Of course I was puzzled by some of the choices Mr. Burns made in producing this film, the exclusion of some artists and derivative movements and the time spent on others. I raised my eyebrows at the heavy reliance on Wynton Marsalis' views and commentary, the long discussions about race, the glossing over of the modern era.
My point is not to defend these aspects but only to say that it is easy to find fault in something of this scope. Producing this series was a mammoth undertaking: it is 19 hours of artfully done film, culled from thousands of hours of interviews, footage, and music. I cannot imagine anything of this scale being produced without also producing a legion of critics, and Jazz certainly proves that point. But I also fail to come up with any other single source where the viewer can see, hear, and learn so much about the greatest American art form.
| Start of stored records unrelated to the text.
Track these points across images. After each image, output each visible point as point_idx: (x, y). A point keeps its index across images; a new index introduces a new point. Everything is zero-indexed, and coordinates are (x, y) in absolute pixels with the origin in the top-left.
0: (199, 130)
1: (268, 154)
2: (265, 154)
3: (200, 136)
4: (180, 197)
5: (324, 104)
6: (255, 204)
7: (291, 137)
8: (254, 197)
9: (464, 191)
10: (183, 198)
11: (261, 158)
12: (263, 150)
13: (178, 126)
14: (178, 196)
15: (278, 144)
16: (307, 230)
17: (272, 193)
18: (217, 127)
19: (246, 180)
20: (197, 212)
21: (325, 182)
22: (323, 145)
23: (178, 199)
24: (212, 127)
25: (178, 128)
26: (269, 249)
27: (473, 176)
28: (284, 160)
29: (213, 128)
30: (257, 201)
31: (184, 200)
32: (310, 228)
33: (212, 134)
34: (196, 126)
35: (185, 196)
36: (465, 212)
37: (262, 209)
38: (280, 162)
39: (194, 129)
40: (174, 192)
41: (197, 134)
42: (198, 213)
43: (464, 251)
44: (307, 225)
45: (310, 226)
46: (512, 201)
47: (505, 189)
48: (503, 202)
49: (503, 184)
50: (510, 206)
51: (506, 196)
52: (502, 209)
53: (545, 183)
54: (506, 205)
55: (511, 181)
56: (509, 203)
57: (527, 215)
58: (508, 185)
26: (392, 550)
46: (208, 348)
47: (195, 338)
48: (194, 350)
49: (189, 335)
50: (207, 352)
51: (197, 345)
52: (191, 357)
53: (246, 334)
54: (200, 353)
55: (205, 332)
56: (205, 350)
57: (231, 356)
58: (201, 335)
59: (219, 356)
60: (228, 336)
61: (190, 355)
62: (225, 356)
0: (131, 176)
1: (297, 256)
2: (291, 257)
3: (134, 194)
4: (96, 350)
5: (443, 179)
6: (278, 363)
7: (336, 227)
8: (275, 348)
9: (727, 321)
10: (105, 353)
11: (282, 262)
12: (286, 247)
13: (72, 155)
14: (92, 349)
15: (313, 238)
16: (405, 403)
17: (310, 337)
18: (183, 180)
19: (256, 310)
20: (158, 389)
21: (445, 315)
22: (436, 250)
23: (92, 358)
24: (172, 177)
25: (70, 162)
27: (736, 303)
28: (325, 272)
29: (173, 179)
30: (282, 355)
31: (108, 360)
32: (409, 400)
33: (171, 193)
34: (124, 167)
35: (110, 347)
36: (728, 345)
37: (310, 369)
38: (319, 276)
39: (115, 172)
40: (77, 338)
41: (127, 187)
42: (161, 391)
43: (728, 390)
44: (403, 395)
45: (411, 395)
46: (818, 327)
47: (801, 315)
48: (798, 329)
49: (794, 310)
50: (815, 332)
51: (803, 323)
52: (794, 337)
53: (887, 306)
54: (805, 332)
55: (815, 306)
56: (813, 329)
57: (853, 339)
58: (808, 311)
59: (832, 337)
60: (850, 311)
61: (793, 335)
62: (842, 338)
There is more to recommend it: this DVD collection includes a host of interactive features that make further learning and listening easy. In a specific DVD mode, viewers who click on the name of a song when it appears on the screen find that the film stops and a list of all the musicians who contributed to the piece appears, along with the recording studio, the year of production and other miscellaneous tidbits. I discovered that each song on each DVD is individually tracked, making it easy to jump from one to the other. Furthermore, the "extras" section includes three stunning full-length performances not included in the film (my favorite is Duke Ellington's "C Jam Blues") and a well-done 15-minute documentary on how the film was produced.